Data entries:
-=-=-=-=-
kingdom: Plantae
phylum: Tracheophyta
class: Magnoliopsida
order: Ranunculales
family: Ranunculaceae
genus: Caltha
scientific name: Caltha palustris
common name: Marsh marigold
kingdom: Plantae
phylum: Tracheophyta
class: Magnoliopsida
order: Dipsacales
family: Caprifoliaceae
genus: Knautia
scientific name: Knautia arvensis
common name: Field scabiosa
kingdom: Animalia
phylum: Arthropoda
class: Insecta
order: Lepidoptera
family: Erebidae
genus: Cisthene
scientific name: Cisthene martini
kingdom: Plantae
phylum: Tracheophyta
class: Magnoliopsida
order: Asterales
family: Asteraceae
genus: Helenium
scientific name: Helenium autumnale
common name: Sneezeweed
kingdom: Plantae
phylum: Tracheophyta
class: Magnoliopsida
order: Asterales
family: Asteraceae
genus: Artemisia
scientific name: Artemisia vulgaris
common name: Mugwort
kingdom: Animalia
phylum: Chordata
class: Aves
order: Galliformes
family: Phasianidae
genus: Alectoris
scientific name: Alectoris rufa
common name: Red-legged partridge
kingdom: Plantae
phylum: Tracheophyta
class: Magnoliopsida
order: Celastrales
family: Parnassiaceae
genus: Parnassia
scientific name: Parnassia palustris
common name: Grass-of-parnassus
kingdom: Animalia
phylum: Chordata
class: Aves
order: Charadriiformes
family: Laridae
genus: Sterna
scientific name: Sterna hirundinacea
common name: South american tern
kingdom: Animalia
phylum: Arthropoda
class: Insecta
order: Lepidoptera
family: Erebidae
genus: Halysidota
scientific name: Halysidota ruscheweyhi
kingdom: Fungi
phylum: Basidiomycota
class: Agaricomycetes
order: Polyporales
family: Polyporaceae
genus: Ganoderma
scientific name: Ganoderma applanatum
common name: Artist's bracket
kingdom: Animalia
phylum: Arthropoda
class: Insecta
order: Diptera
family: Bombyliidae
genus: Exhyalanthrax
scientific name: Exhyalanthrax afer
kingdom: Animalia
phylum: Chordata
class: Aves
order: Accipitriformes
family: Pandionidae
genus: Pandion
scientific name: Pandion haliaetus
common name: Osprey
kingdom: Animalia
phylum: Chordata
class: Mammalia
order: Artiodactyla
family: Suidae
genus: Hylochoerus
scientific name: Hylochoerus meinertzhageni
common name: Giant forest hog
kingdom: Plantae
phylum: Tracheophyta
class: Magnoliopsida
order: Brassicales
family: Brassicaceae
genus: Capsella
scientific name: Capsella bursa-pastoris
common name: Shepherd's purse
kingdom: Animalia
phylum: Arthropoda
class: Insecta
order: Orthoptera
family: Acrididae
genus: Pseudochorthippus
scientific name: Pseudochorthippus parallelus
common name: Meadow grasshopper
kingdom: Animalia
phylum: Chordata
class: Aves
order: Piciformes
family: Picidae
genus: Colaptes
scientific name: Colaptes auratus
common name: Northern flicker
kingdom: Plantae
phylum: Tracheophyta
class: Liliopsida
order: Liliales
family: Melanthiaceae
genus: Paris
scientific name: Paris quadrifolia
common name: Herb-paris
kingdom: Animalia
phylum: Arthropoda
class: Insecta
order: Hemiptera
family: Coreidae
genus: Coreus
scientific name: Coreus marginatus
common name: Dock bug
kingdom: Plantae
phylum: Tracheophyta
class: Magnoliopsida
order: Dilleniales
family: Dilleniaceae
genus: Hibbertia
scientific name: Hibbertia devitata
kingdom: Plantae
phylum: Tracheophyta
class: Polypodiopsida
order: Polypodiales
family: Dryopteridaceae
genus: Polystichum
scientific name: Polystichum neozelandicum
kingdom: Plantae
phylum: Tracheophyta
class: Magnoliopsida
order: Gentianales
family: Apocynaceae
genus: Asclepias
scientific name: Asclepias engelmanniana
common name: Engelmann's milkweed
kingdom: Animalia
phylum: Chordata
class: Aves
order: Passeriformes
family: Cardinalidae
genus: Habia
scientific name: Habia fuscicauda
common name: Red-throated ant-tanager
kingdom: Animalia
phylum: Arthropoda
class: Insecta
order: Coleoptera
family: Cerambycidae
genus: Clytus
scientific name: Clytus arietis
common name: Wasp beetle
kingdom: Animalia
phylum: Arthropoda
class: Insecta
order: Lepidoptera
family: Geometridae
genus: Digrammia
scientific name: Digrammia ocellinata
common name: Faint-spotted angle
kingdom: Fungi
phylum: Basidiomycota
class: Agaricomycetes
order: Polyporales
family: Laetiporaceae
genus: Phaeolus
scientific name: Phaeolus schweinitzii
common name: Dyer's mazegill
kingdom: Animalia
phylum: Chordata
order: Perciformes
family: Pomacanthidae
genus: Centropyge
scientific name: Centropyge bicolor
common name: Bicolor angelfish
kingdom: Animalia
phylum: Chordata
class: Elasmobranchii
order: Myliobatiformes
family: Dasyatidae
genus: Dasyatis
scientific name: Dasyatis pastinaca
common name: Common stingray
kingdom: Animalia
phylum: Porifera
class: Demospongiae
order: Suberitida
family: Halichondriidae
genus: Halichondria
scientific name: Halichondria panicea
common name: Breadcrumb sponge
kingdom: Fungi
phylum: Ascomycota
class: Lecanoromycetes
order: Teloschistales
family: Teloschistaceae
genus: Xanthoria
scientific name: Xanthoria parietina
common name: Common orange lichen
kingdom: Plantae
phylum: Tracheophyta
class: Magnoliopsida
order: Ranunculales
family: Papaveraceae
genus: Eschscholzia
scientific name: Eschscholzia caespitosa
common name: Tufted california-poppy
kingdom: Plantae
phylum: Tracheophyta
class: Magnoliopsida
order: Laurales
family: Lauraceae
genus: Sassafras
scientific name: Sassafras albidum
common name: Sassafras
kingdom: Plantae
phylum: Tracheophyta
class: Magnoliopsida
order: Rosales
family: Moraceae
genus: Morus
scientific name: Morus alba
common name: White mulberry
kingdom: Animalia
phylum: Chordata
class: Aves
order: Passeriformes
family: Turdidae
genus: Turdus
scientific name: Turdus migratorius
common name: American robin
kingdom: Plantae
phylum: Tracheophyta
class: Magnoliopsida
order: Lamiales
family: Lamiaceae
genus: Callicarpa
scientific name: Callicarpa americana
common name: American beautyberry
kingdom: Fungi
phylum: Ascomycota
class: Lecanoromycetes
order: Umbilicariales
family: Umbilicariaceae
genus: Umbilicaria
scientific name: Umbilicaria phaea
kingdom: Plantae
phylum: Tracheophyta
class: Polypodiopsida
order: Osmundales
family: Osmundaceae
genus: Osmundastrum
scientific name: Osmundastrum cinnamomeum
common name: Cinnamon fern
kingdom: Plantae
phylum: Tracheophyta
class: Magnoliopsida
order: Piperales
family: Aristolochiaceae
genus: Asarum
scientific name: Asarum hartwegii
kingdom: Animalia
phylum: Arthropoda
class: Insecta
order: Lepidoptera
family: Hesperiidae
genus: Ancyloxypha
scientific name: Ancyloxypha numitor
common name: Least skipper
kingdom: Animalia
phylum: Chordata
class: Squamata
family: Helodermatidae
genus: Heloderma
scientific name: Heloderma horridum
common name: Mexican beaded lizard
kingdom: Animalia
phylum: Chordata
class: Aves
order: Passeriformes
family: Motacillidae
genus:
-=-=-=-=-
▶ **Instruction**: Print every line of the material above, leaving each one unchanged.

▶ **Written solution**:
kingdom: Plantae
phylum: Tracheophyta
class: Magnoliopsida
order: Ranunculales
family: Ranunculaceae
genus: Caltha
scientific name: Caltha palustris
common name: Marsh marigold
kingdom: Plantae
phylum: Tracheophyta
class: Magnoliopsida
order: Dipsacales
family: Caprifoliaceae
genus: Knautia
scientific name: Knautia arvensis
common name: Field scabiosa
kingdom: Animalia
phylum: Arthropoda
class: Insecta
order: Lepidoptera
family: Erebidae
genus: Cisthene
scientific name: Cisthene martini
kingdom: Plantae
phylum: Tracheophyta
class: Magnoliopsida
order: Asterales
family: Asteraceae
genus: Helenium
scientific name: Helenium autumnale
common name: Sneezeweed
kingdom: Plantae
phylum: Tracheophyta
class: Magnoliopsida
order: Asterales
family: Asteraceae
genus: Artemisia
scientific name: Artemisia vulgaris
common name: Mugwort
kingdom: Animalia
phylum: Chordata
class: Aves
order: Galliformes
family: Phasianidae
genus: Alectoris
scientific name: Alectoris rufa
common name: Red-legged partridge
kingdom: Plantae
phylum: Tracheophyta
class: Magnoliopsida
order: Celastrales
family: Parnassiaceae
genus: Parnassia
scientific name: Parnassia palustris
common name: Grass-of-parnassus
kingdom: Animalia
phylum: Chordata
class: Aves
order: Charadriiformes
family: Laridae
genus: Sterna
scientific name: Sterna hirundinacea
common name: South american tern
kingdom: Animalia
phylum: Arthropoda
class: Insecta
order: Lepidoptera
family: Erebidae
genus: Halysidota
scientific name: Halysidota ruscheweyhi
kingdom: Fungi
phylum: Basidiomycota
class: Agaricomycetes
order: Polyporales
family: Polyporaceae
genus: Ganoderma
scientific name: Ganoderma applanatum
common name: Artist's bracket
kingdom: Animalia
phylum: Arthropoda
class: Insecta
order: Diptera
family: Bombyliidae
genus: Exhyalanthrax
scientific name: Exhyalanthrax afer
kingdom: Animalia
phylum: Chordata
class: Aves
order: Accipitriformes
family: Pandionidae
genus: Pandion
scientific name: Pandion haliaetus
common name: Osprey
kingdom: Animalia
phylum: Chordata
class: Mammalia
order: Artiodactyla
family: Suidae
genus: Hylochoerus
scientific name: Hylochoerus meinertzhageni
common name: Giant forest hog
kingdom: Plantae
phylum: Tracheophyta
class: Magnoliopsida
order: Brassicales
family: Brassicaceae
genus: Capsella
scientific name: Capsella bursa-pastoris
common name: Shepherd's purse
kingdom: Animalia
phylum: Arthropoda
class: Insecta
order: Orthoptera
family: Acrididae
genus: Pseudochorthippus
scientific name: Pseudochorthippus parallelus
common name: Meadow grasshopper
kingdom: Animalia
phylum: Chordata
class: Aves
order: Piciformes
family: Picidae
genus: Colaptes
scientific name: Colaptes auratus
common name: Northern flicker
kingdom: Plantae
phylum: Tracheophyta
class: Liliopsida
order: Liliales
family: Melanthiaceae
genus: Paris
scientific name: Paris quadrifolia
common name: Herb-paris
kingdom: Animalia
phylum: Arthropoda
class: Insecta
order: Hemiptera
family: Coreidae
genus: Coreus
scientific name: Coreus marginatus
common name: Dock bug
kingdom: Plantae
phylum: Tracheophyta
class: Magnoliopsida
order: Dilleniales
family: Dilleniaceae
genus: Hibbertia
scientific name: Hibbertia devitata
kingdom: Plantae
phylum: Tracheophyta
class: Polypodiopsida
order: Polypodiales
family: Dryopteridaceae
genus: Polystichum
scientific name: Polystichum neozelandicum
kingdom: Plantae
phylum: Tracheophyta
class: Magnoliopsida
order: Gentianales
family: Apocynaceae
genus: Asclepias
scientific name: Asclepias engelmanniana
common name: Engelmann's milkweed
kingdom: Animalia
phylum: Chordata
class: Aves
order: Passeriformes
family: Cardinalidae
genus: Habia
scientific name: Habia fuscicauda
common name: Red-throated ant-tanager
kingdom: Animalia
phylum: Arthropoda
class: Insecta
order: Coleoptera
family: Cerambycidae
genus: Clytus
scientific name: Clytus arietis
common name: Wasp beetle
kingdom: Animalia
phylum: Arthropoda
class: Insecta
order: Lepidoptera
family: Geometridae
genus: Digrammia
scientific name: Digrammia ocellinata
common name: Faint-spotted angle
kingdom: Fungi
phylum: Basidiomycota
class: Agaricomycetes
order: Polyporales
family: Laetiporaceae
genus: Phaeolus
scientific name: Phaeolus schweinitzii
common name: Dyer's mazegill
kingdom: Animalia
phylum: Chordata
order: Perciformes
family: Pomacanthidae
genus: Centropyge
scientific name: Centropyge bicolor
common name: Bicolor angelfish
kingdom: Animalia
phylum: Chordata
class: Elasmobranchii
order: Myliobatiformes
family: Dasyatidae
genus: Dasyatis
scientific name: Dasyatis pastinaca
common name: Common stingray
kingdom: Animalia
phylum: Porifera
class: Demospongiae
order: Suberitida
family: Halichondriidae
genus: Halichondria
scientific name: Halichondria panicea
common name: Breadcrumb sponge
kingdom: Fungi
phylum: Ascomycota
class: Lecanoromycetes
order: Teloschistales
family: Teloschistaceae
genus: Xanthoria
scientific name: Xanthoria parietina
common name: Common orange lichen
kingdom: Plantae
phylum: Tracheophyta
class: Magnoliopsida
order: Ranunculales
family: Papaveraceae
genus: Eschscholzia
scientific name: Eschscholzia caespitosa
common name: Tufted california-poppy
kingdom: Plantae
phylum: Tracheophyta
class: Magnoliopsida
order: Laurales
family: Lauraceae
genus: Sassafras
scientific name: Sassafras albidum
common name: Sassafras
kingdom: Plantae
phylum: Tracheophyta
class: Magnoliopsida
order: Rosales
family: Moraceae
genus: Morus
scientific name: Morus alba
common name: White mulberry
kingdom: Animalia
phylum: Chordata
class: Aves
order: Passeriformes
family: Turdidae
genus: Turdus
scientific name: Turdus migratorius
common name: American robin
kingdom: Plantae
phylum: Tracheophyta
class: Magnoliopsida
order: Lamiales
family: Lamiaceae
genus: Callicarpa
scientific name: Callicarpa americana
common name: American beautyberry
kingdom: Fungi
phylum: Ascomycota
class: Lecanoromycetes
order: Umbilicariales
family: Umbilicariaceae
genus: Umbilicaria
scientific name: Umbilicaria phaea
kingdom: Plantae
phylum: Tracheophyta
class: Polypodiopsida
order: Osmundales
family: Osmundaceae
genus: Osmundastrum
scientific name: Osmundastrum cinnamomeum
common name: Cinnamon fern
kingdom: Plantae
phylum: Tracheophyta
class: Magnoliopsida
order: Piperales
family: Aristolochiaceae
genus: Asarum
scientific name: Asarum hartwegii
kingdom: Animalia
phylum: Arthropoda
class: Insecta
order: Lepidoptera
family: Hesperiidae
genus: Ancyloxypha
scientific name: Ancyloxypha numitor
common name: Least skipper
kingdom: Animalia
phylum: Chordata
class: Squamata
family: Helodermatidae
genus: Heloderma
scientific name: Heloderma horridum
common name: Mexican beaded lizard
kingdom: Animalia
phylum: Chordata
class: Aves
order: Passeriformes
family: Motacillidae
genus:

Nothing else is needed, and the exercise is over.